Exercise directions:
Restate, word for word and with no pictures, the stretch of lines in the data below that begins at the line with "right elbow: (211, 301)" and ends at the line with "left knee: (311, 321)", inclusive.
***** Records to process *****
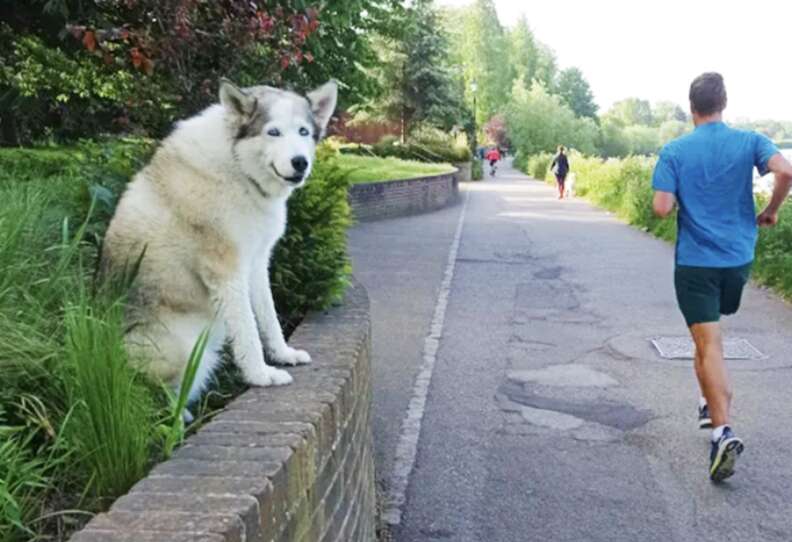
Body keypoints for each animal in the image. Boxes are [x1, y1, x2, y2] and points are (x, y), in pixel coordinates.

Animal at [101, 77, 338, 400]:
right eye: (273, 132)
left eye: (303, 131)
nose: (300, 162)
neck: (238, 167)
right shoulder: (226, 271)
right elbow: (248, 331)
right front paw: (261, 374)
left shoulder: (257, 264)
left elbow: (269, 318)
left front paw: (283, 354)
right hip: (185, 350)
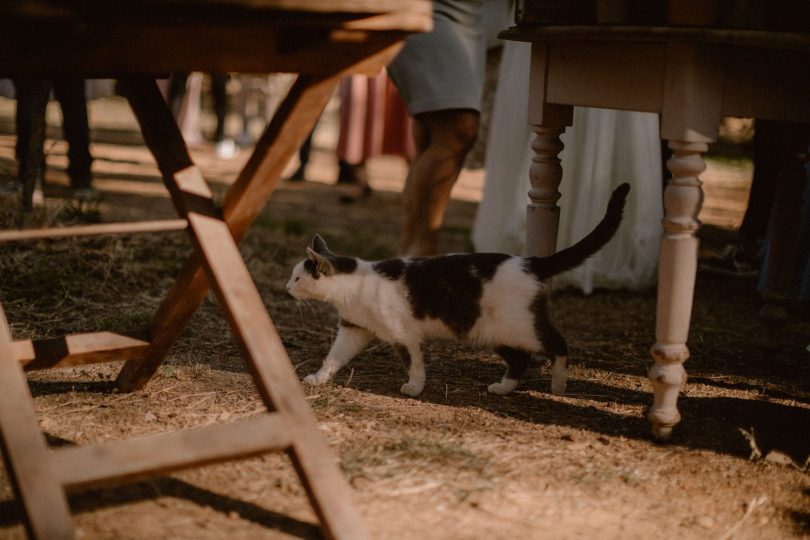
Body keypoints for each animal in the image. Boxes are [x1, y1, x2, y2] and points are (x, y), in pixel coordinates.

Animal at [286, 181, 632, 396]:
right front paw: (318, 378)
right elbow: (333, 357)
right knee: (520, 360)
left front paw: (414, 388)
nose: (287, 287)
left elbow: (414, 364)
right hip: (494, 332)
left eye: (298, 277)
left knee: (558, 345)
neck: (355, 287)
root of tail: (529, 261)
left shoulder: (402, 334)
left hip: (522, 327)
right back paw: (503, 388)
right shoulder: (354, 329)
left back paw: (559, 385)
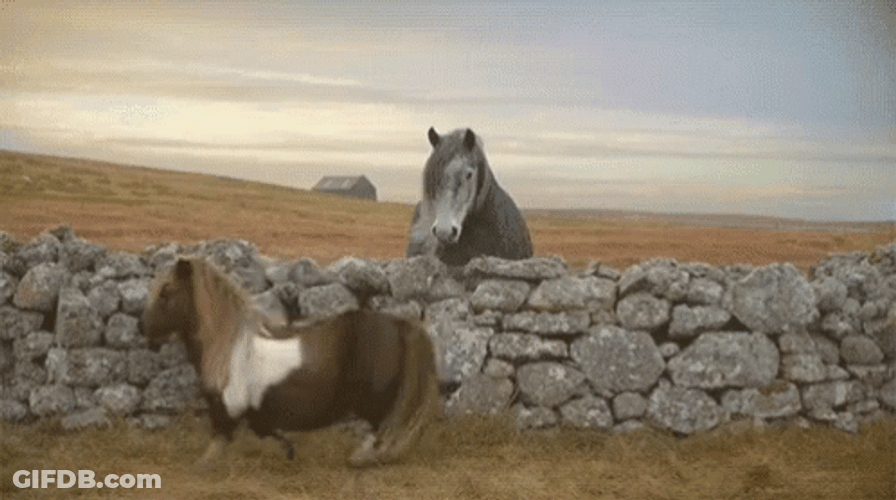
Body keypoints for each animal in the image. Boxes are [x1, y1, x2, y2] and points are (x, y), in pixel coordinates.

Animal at [141, 256, 439, 468]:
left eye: (166, 291)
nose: (144, 331)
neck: (231, 345)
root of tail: (399, 324)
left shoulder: (228, 407)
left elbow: (220, 438)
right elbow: (261, 431)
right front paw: (288, 450)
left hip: (374, 400)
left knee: (381, 430)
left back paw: (362, 458)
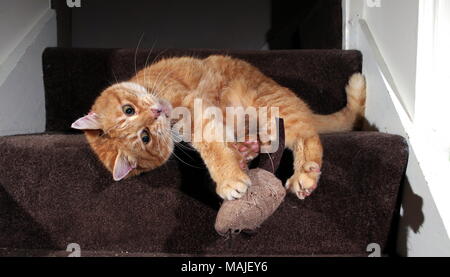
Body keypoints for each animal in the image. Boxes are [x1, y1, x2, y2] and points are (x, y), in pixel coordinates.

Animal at [71, 55, 366, 199]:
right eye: (145, 137)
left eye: (128, 110)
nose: (157, 112)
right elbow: (221, 145)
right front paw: (236, 164)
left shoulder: (196, 110)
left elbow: (214, 148)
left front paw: (229, 179)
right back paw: (248, 149)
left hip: (272, 108)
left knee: (308, 138)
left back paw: (304, 175)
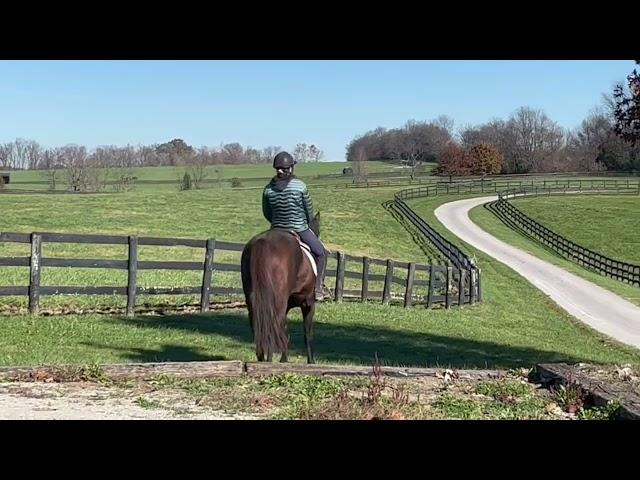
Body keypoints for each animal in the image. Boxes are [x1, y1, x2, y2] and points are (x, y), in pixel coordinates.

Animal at [240, 212, 322, 362]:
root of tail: (263, 242)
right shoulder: (308, 303)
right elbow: (308, 333)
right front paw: (311, 361)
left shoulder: (287, 307)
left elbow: (285, 331)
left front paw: (284, 360)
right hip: (278, 302)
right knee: (272, 326)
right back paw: (269, 361)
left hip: (254, 300)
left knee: (260, 327)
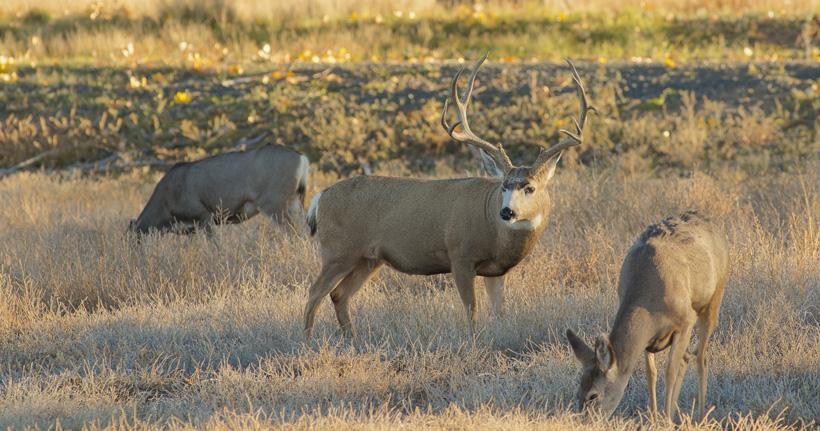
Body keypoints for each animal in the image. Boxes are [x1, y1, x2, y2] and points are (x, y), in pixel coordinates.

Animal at [130, 144, 309, 235]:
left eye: (134, 239)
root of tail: (302, 158)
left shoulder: (203, 214)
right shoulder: (190, 229)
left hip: (274, 203)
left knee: (293, 232)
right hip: (295, 201)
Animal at [303, 55, 595, 339]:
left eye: (530, 188)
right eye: (503, 186)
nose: (507, 212)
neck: (494, 231)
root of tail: (320, 198)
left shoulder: (496, 270)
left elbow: (500, 312)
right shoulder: (460, 255)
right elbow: (471, 309)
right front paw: (473, 342)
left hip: (368, 258)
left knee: (339, 294)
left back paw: (352, 339)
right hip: (338, 249)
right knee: (315, 292)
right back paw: (307, 339)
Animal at [566, 210, 729, 421]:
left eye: (593, 395)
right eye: (578, 391)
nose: (583, 421)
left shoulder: (686, 321)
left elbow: (670, 371)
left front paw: (665, 420)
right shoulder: (648, 339)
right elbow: (651, 373)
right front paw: (654, 418)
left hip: (714, 299)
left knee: (701, 357)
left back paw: (701, 418)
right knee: (687, 357)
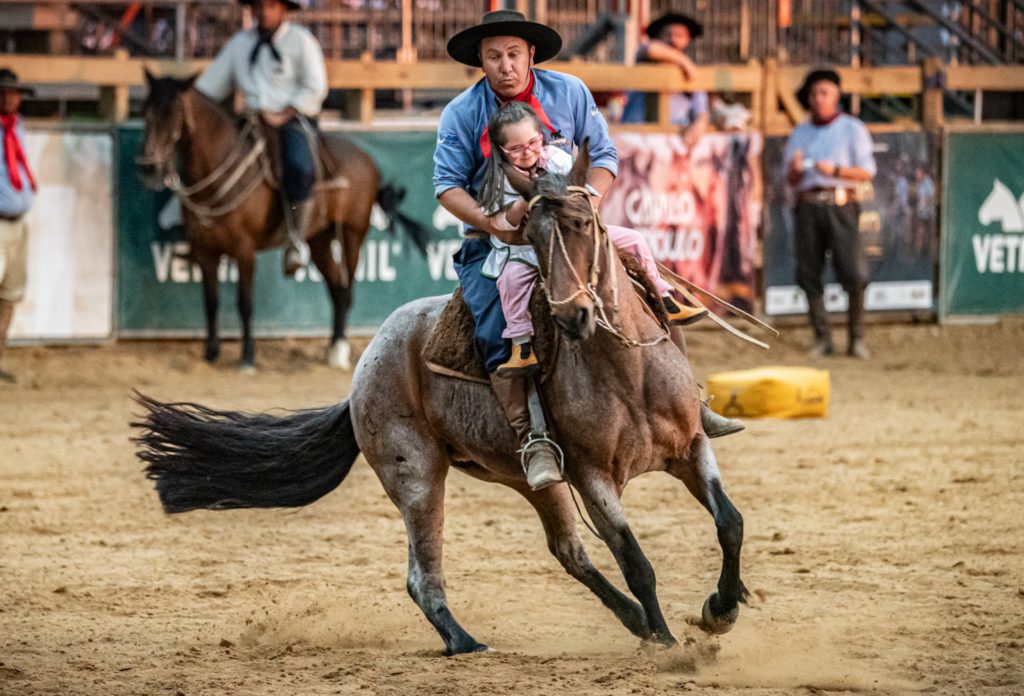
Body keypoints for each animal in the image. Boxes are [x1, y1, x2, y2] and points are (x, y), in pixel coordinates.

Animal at [132, 142, 749, 659]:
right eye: (531, 236)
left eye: (581, 224)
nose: (573, 314)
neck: (628, 372)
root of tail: (366, 364)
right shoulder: (594, 476)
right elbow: (635, 560)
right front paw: (669, 643)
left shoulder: (691, 447)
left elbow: (729, 522)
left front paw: (720, 608)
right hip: (417, 475)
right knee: (423, 576)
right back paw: (465, 640)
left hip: (529, 479)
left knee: (568, 551)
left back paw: (629, 620)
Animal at [134, 72, 430, 370]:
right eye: (146, 111)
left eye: (174, 113)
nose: (148, 167)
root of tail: (368, 161)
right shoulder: (205, 249)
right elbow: (211, 301)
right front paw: (211, 353)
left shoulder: (244, 250)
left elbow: (244, 303)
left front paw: (247, 357)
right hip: (320, 239)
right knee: (335, 288)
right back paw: (332, 347)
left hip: (352, 234)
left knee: (346, 290)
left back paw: (340, 350)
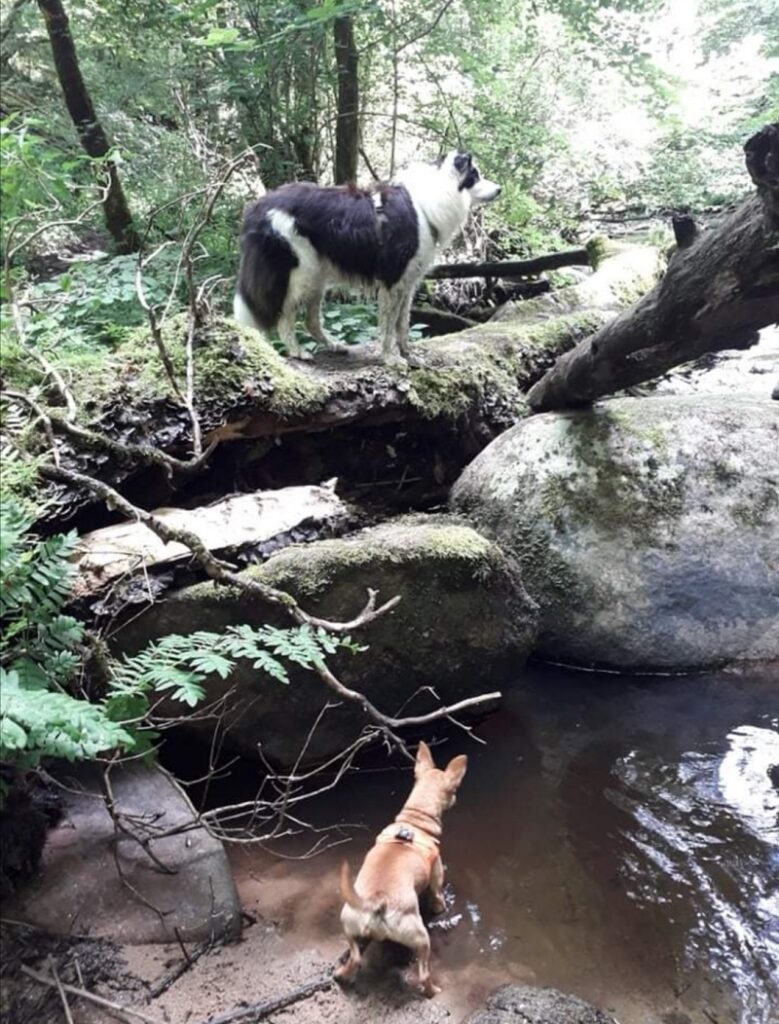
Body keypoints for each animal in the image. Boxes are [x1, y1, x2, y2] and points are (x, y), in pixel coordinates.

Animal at [232, 149, 497, 364]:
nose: (500, 189)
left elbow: (402, 323)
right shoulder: (392, 280)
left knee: (311, 321)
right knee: (284, 316)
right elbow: (388, 325)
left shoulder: (408, 282)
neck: (428, 203)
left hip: (317, 276)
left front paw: (408, 355)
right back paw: (298, 352)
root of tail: (256, 208)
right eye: (475, 175)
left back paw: (334, 346)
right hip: (300, 273)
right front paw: (391, 359)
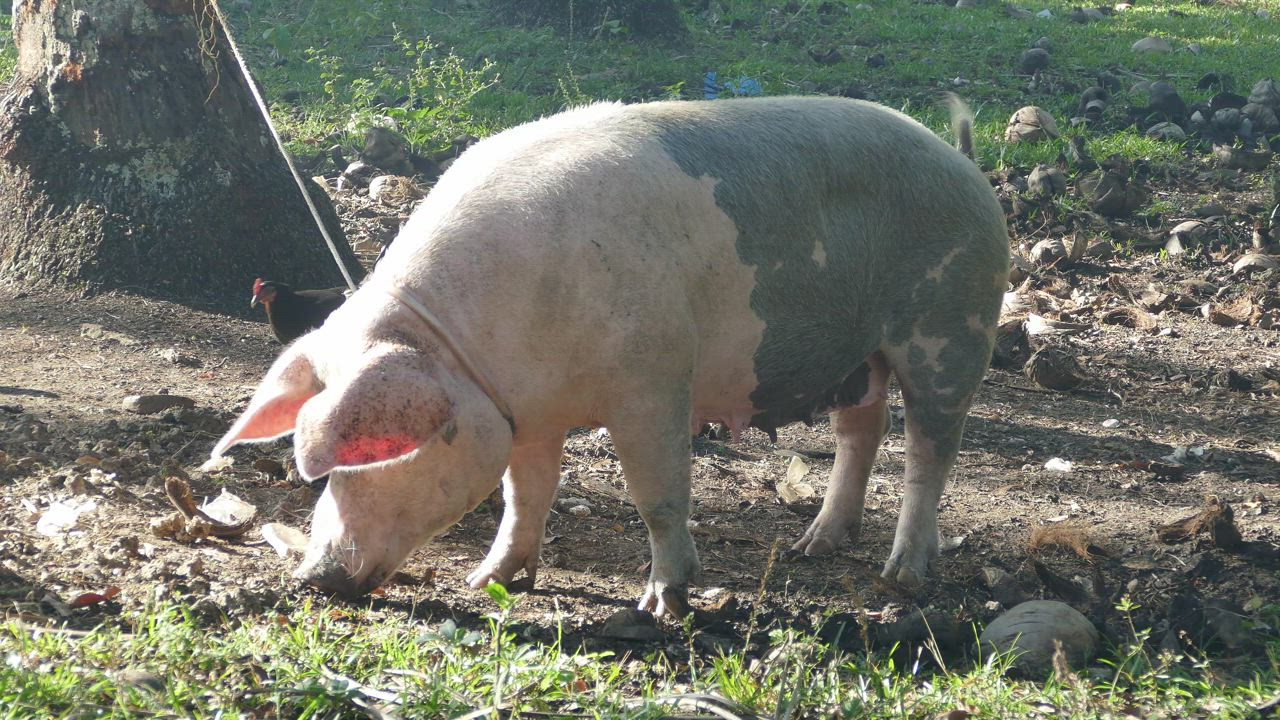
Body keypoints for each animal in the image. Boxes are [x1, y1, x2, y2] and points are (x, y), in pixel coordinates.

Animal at [212, 96, 1009, 617]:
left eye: (370, 456)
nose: (312, 577)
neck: (471, 346)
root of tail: (967, 167)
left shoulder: (652, 381)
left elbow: (657, 494)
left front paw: (664, 604)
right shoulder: (526, 414)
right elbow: (524, 494)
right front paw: (488, 582)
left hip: (951, 327)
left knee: (930, 450)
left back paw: (902, 579)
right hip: (861, 355)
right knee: (863, 429)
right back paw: (813, 545)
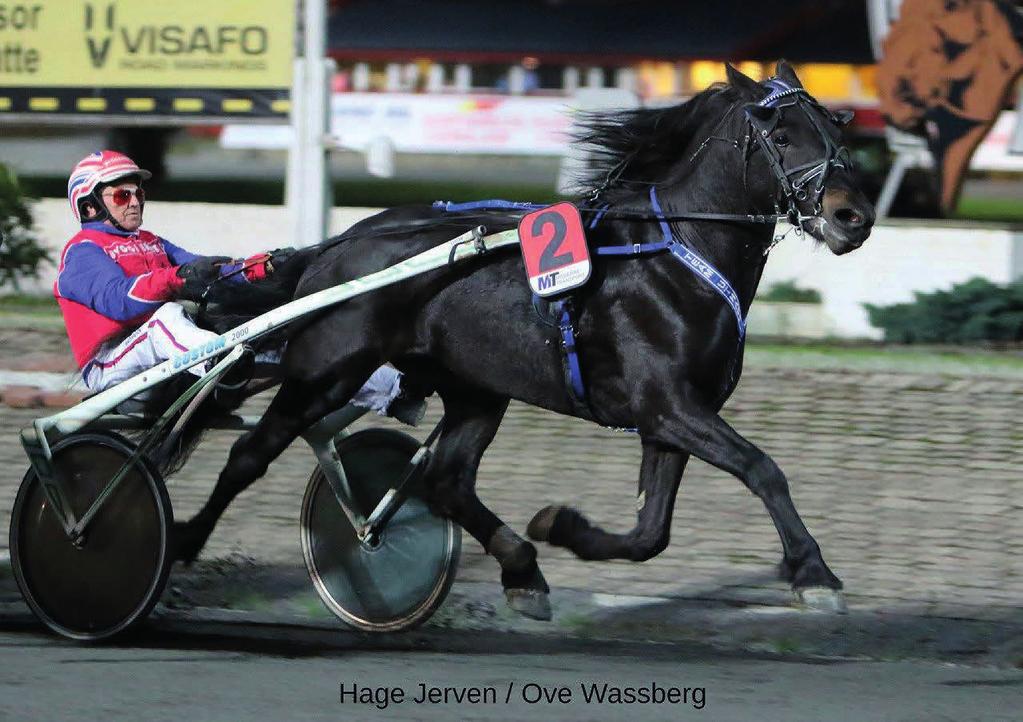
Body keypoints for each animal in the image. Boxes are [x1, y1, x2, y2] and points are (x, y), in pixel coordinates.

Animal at [173, 61, 871, 617]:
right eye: (780, 134)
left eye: (837, 131)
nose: (852, 216)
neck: (678, 253)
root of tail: (337, 245)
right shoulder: (668, 405)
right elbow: (762, 469)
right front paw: (815, 573)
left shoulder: (672, 416)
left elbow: (651, 534)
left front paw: (563, 527)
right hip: (327, 372)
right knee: (251, 453)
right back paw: (185, 540)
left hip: (475, 389)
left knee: (447, 480)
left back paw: (522, 568)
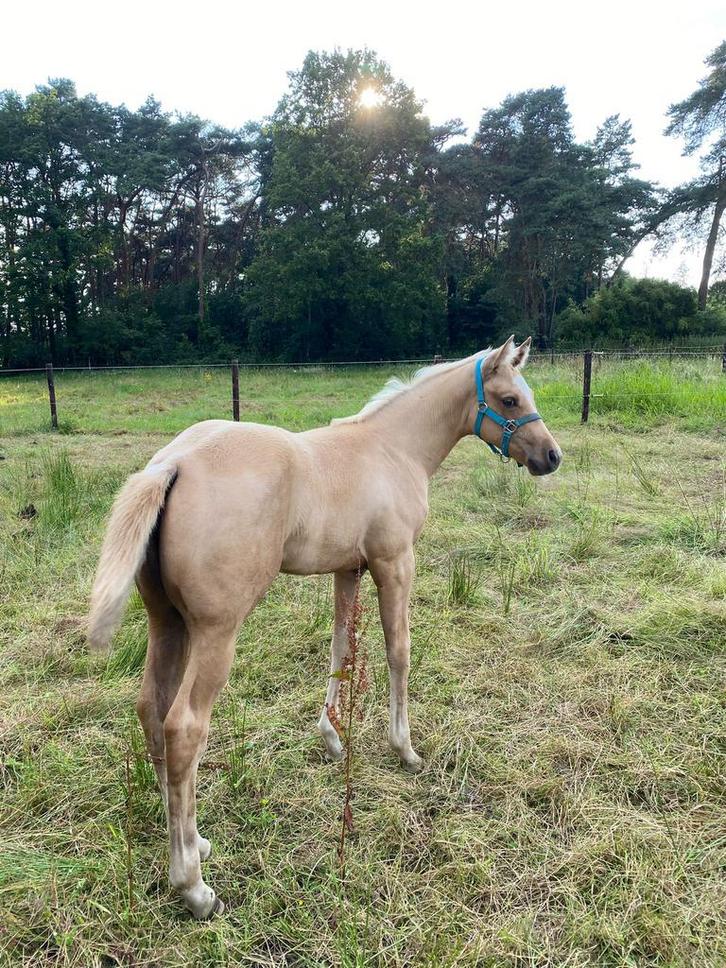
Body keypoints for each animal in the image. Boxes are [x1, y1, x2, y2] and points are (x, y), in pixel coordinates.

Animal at [88, 336, 562, 918]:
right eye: (509, 399)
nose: (551, 456)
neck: (393, 449)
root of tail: (172, 462)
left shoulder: (347, 569)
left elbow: (340, 650)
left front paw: (332, 738)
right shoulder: (394, 563)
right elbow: (398, 650)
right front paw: (404, 749)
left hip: (168, 623)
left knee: (151, 710)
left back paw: (193, 839)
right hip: (216, 631)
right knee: (184, 728)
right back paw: (194, 886)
*****
Task answer:
right elbow: (211, 301)
right front paw: (211, 353)
left shoulder: (244, 250)
left elbow: (244, 303)
left front paw: (247, 357)
right hip: (320, 239)
right knee: (335, 288)
right back paw: (332, 347)
left hip: (352, 234)
left knee: (346, 290)
left back paw: (340, 350)
Body keypoints for each animal in the image. Boxes are [x1, y1, x2, y2] and points are (x, y), in pixel coordinates.

Animal at [232, 149, 497, 364]:
nose: (500, 189)
left elbow: (402, 323)
right shoulder: (392, 280)
left knee: (311, 321)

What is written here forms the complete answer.